More than a hundred languages, a camera that reads street signs in real time, offline packs for the flight, and now a Gemini-shaped brain behind the conversation mode.
BY THE APP COMRADE DESK · MAY 11, 2026 · 4 MIN READ
Every few years a category gets a default — the app you install without thinking, the one your friend group recommends without checking. For translation, that app has been Google Translate for so long that the alternatives now describe themselves in relation to it. DeepL is the one that’s better at German. Apple Translate is the one that’s already on your phone. Microsoft Translator is the one your IT department deployed. Google Translate is the one everyone actually opens at the customs counter.
The reason is unglamorous. It supports more than a hundred languages, it works without a signal once you’ve cached the pack, and it’s free with no ads in the translation surface. The Gemini integration that arrived in 2024 is the most interesting thing to happen to the app in years — not because the headline language count changed, but because conversation mode finally reads like two people talking instead of two phones taking turns.
DeepL writes a better paragraph in seven European languages; Google Translate gets you through the other ninety-three and the airport on the way home.
FEATURES
Type, paste, speak, or point the camera — the four input modes have been the shape of Google Translate for years, and each one has quietly gotten sharper.
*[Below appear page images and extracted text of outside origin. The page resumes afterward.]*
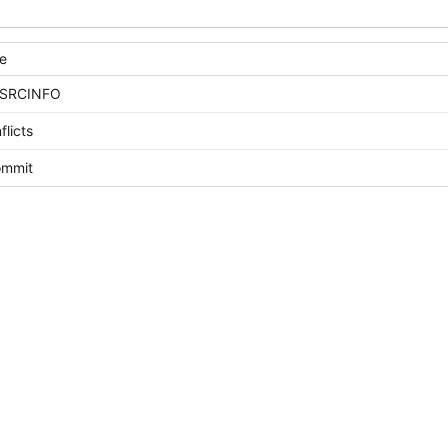
e
 SRCINFO
flicts
commit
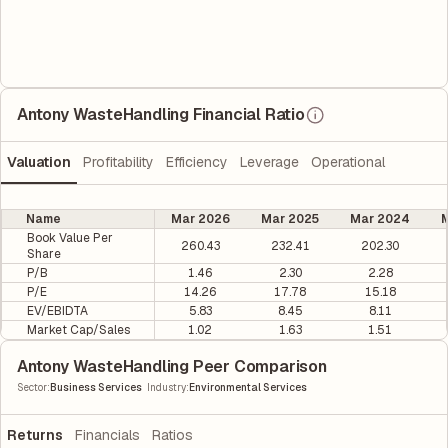
Antony WasteHandling Financial Ratio
Valuation
Profitability
Efficiency
Leverage
Operational
Name
Mar 2026
Mar 2025
Mar 2024
M
Book Value Per
260.43
232.41
202.30
Share
P/B
1.46
2.30
2.28
P/E
14.26
17.78
15.18
EV/EBIDTA
5.83
8.45
8.11
Market Cap/Sales
1.02
1.63
1.51
Antony WasteHandling Peer Comparison
|
Sector
:
Business Services
Industry
:
Environmental Services
Returns
Financials
Ratios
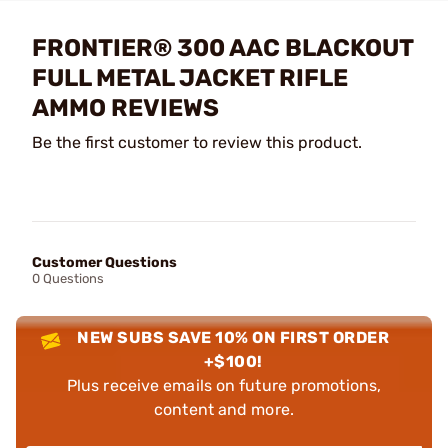
FRONTIER® 300 AAC BLACKOUT
FULL METAL JACKET RIFLE
AMMO REVIEWS
Be the first customer to review this product.
Customer Questions
0 Questions
NEW SUBS SAVE 10% ON FIRST ORDER
+$100!
Plus receive emails on future promotions,
content and more.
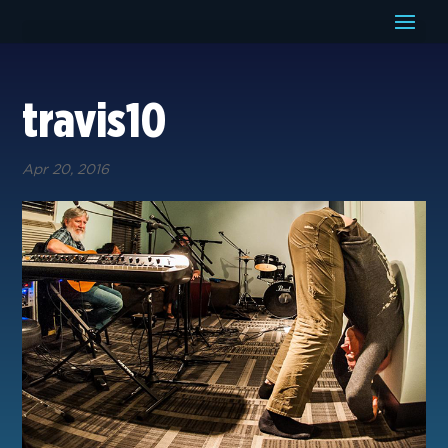
travis10
Apr 20, 2016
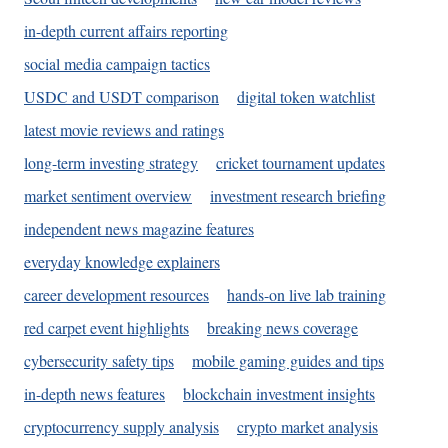
in-depth current affairs reporting
social media campaign tactics
USDC and USDT comparison
digital token watchlist
latest movie reviews and ratings
long-term investing strategy
cricket tournament updates
market sentiment overview
investment research briefing
independent news magazine features
everyday knowledge explainers
career development resources
hands-on live lab training
red carpet event highlights
breaking news coverage
cybersecurity safety tips
mobile gaming guides and tips
in-depth news features
blockchain investment insights
cryptocurrency supply analysis
crypto market analysis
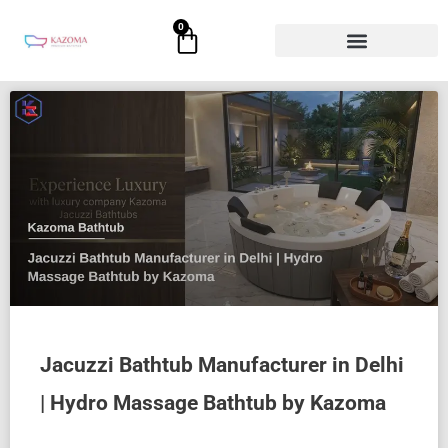
Skip
0
Cart
to
content
Jacuzzi Bathtub Manufacturer in Delhi
| Hydro Massage Bathtub by Kazoma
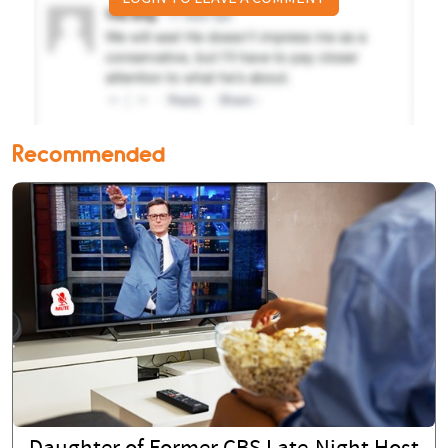
Recommended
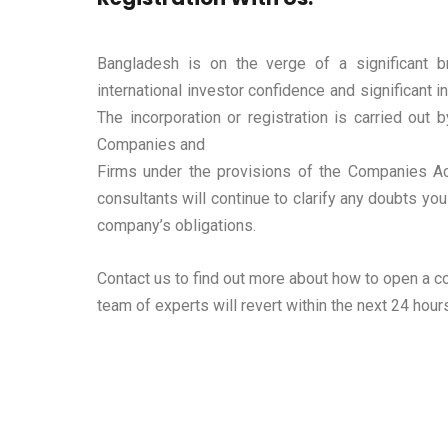
Bangladesh is on the verge of a significant b
international investor confidence and significant 
The incorporation or registration is carried out 
Companies and
Firms under the provisions of the Companies A
consultants will continue to clarify any doubts yo
company’s obligations.
Contact us to find out more about how to open a 
team of experts will revert within the next 24 hour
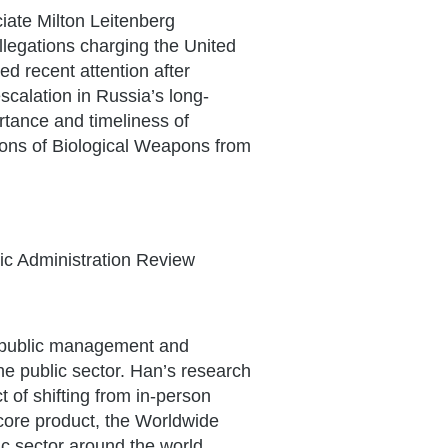
iate Milton Leitenberg
llegations charging the United
d recent attention after
scalation in Russia’s long-
tance and timeliness of
ions of Biological Weapons from
ic Administration Review
f public management and
the public sector. Han’s research
 of shifting from in-person
 core product, the Worldwide
c sector around the world.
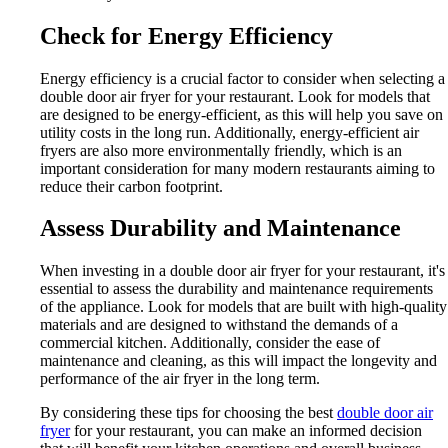
Check for Energy Efficiency
Energy efficiency is a crucial factor to consider when selecting a
double door air fryer for your restaurant. Look for models that
are designed to be energy-efficient, as this will help you save on
utility costs in the long run. Additionally, energy-efficient air
fryers are also more environmentally friendly, which is an
important consideration for many modern restaurants aiming to
reduce their carbon footprint.
Assess Durability and Maintenance
When investing in a double door air fryer for your restaurant, it's
essential to assess the durability and maintenance requirements
of the appliance. Look for models that are built with high-quality
materials and are designed to withstand the demands of a
commercial kitchen. Additionally, consider the ease of
maintenance and cleaning, as this will impact the longevity and
performance of the air fryer in the long term.
By considering these tips for choosing the best
double door air
fryer
for your restaurant, you can make an informed decision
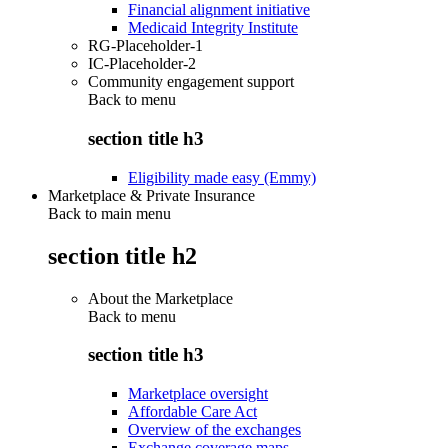
Financial alignment initiative
Medicaid Integrity Institute
RG-Placeholder-1
IC-Placeholder-2
Community engagement support
Back to
menu
section title h3
Eligibility made easy (Emmy)
Marketplace & Private Insurance
Back to main menu
section title h2
About the Marketplace
Back to
menu
section title h3
Marketplace oversight
Affordable Care Act
Overview of the exchanges
Exchange coverage maps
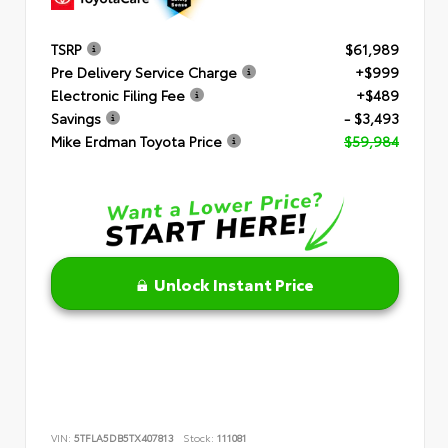
TSRP
$61,989
Pre Delivery Service Charge
+$999
Electronic Filing Fee
+$489
Savings
- $3,493
Mike Erdman Toyota Price
$59,984
Unlock Instant Price
VIN:
5TFLA5DB5TX407813
Stock:
111081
Text translation covers more than 100 languages, with handwriting input for the scripts where typing is a non-starter and a transliteration row so you can sound a phrase out before you say it.
Conversation mode runs a two-mic, two-language dialogue with auto-detection between speakers, so you stop tapping the language toggle every other sentence. The camera (formerly Word Lens) overlays the translation directly on the sign, menu, or product packaging in real time; the still-image mode handles longer blocks — restaurant menus, museum placards, a page from a paperback — with a tap-to-translate-this-line interaction that lets you actually read.
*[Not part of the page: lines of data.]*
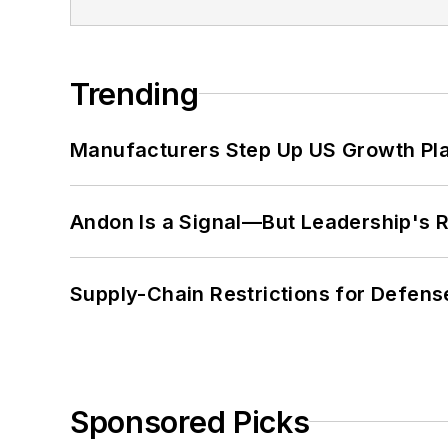
Trending
Manufacturers Step Up US Growth Pl
Andon Is a Signal—But Leadership's Re
Supply-Chain Restrictions for Defens
Sponsored Picks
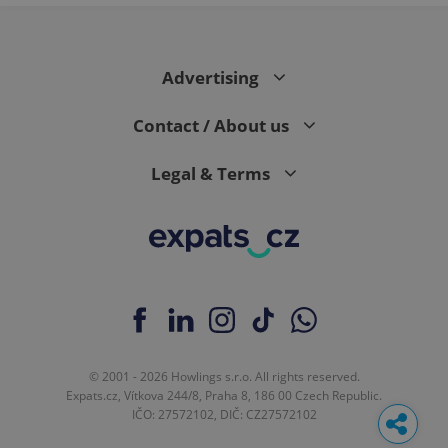
Advertising
Contact / About us
Legal & Terms
© 2001 - 2026 Howlings s.r.o. All rights reserved.
Expats.cz, Vítkova 244/8, Praha 8, 186 00 Czech Republic.
IČO: 27572102, DIČ: CZ27572102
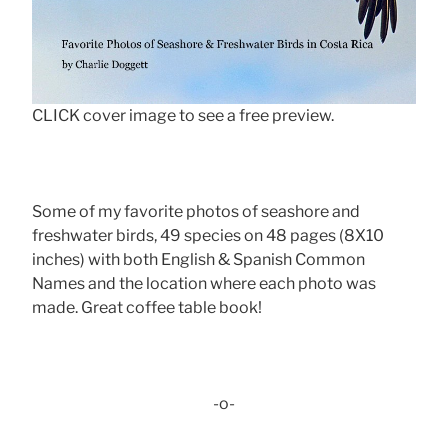
CLICK cover image to see a free preview.
Some of my favorite photos of seashore and
freshwater birds, 49 species on 48 pages (8X10
inches) with both English & Spanish Common
Names and the location where each photo was
made. Great coffee table book!
-o-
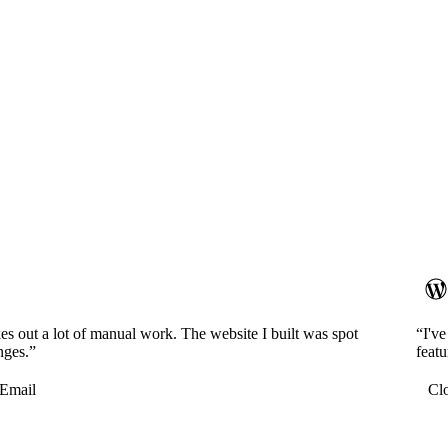
es out a lot of manual work. The website I built was spot
“I'v
nges.”
featu
Email
Cl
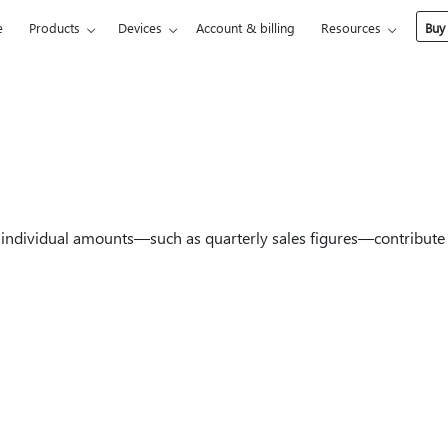
e
Products
Devices
Account & billing
Resources
Buy
individual amounts—such as quarterly sales figures—contribute 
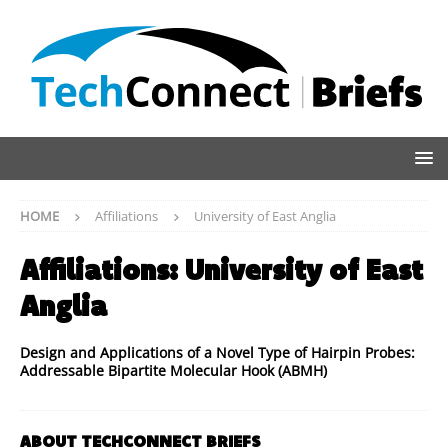
HOME
Affiliations
University of East Anglia
Affiliations:
University of East
Anglia
Design and Applications of a Novel Type of Hairpin Probes:
Addressable Bipartite Molecular Hook (ABMH)
ABOUT TECHCONNECT BRIEFS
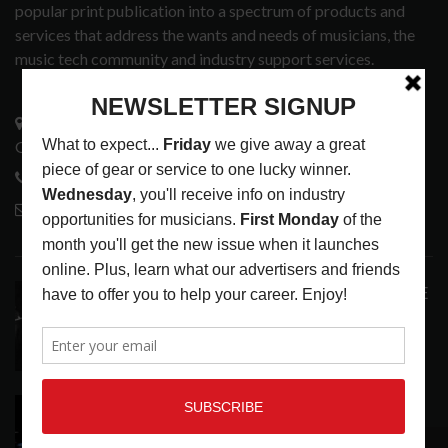
popular print publication into a spectrum of products and
services that address the wants and needs of musicians, the
music tech community and industry support services.
3441 Ocean View Blvd.
Glendale, CA 91208
818-995-0101
contactmc@musicconnection.com
LATEST POSTS
ANALOGUE PRODUCTIONS RELEASES DEFINITIVE
AUDIOPHILE REISSUE FROM THE WHO
LATEST
,
MUSIC NEWS
AUGUST 5, 2026
THE STRAY CATS HIT THE JACKPOT WITH
CASINO SHOW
Offline language packs are the feature most travellers eventually realise they care about most. Download the pair for the country you're flying to and the whole app — text, camera, conversation — keeps working without a SIM or a hotel Wi-Fi handshake. The Gemini integration that landed in 2024 shows up most clearly in conversation and longer-form text translation, where the output reads more like prose than word-by-word substitution.
MISSION ACCOMPLISHED
The price is still zero, with no ads inside the translation surface and no upsell path. That alone separates it from almost every competitor with comparable features.
Language breadth is the part nobody can match. DeepL is sharper on the dozen European languages it supports, but Google Translate covers Swahili, Tamil, Pashto, Kazakh, Amharic, Sinhala, and another eighty besides. For anyone whose travel or family or work doesn't sit inside the Romance-and-Germanic core, this is the only mainstream app that takes their language seriously. Camera and offline modes together turn it into the closest thing to a universal translator that fits in a phone.
ROOM TO IMPROVE
Translation quality on the long tail of supported languages is uneven — pairs with less training data still produce stilted output that a native speaker will rewrite half of. The Gemini upgrade has narrowed that gap on the major pairs but hasn't closed it on the smaller ones.
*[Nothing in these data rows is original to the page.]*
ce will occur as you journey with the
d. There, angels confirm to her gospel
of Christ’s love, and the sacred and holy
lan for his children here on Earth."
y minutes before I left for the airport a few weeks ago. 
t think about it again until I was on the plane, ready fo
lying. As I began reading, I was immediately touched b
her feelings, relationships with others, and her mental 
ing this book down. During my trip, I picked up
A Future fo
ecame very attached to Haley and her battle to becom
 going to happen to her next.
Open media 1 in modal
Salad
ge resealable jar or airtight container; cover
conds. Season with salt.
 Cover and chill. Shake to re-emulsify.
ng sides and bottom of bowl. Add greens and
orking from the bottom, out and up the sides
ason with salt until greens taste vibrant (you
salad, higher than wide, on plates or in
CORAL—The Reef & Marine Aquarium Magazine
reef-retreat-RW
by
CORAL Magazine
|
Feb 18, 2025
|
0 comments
The iOS app also trails the Android version on a few of the newer features, with some Gemini-era conversation improvements landing there first. Voice recognition still struggles with heavy accents and noisy environments — a metro platform or a crowded restaurant is where you most want it to work and where it most often doesn't. And the iPad layout is still effectively a stretched iPhone, with none of the side-by-side panes a translator on a larger screen ought to have.
CONCLUSION
If you travel, study a language, or live between two of them, Google Translate is the one app on this list that nobody seriously argues with. DeepL writes a better paragraph in seven European languages; everywhere else, install this one. Watch the Gemini rollout — the gap between Translate and a real conversational interpreter is closing faster than it has in a decade.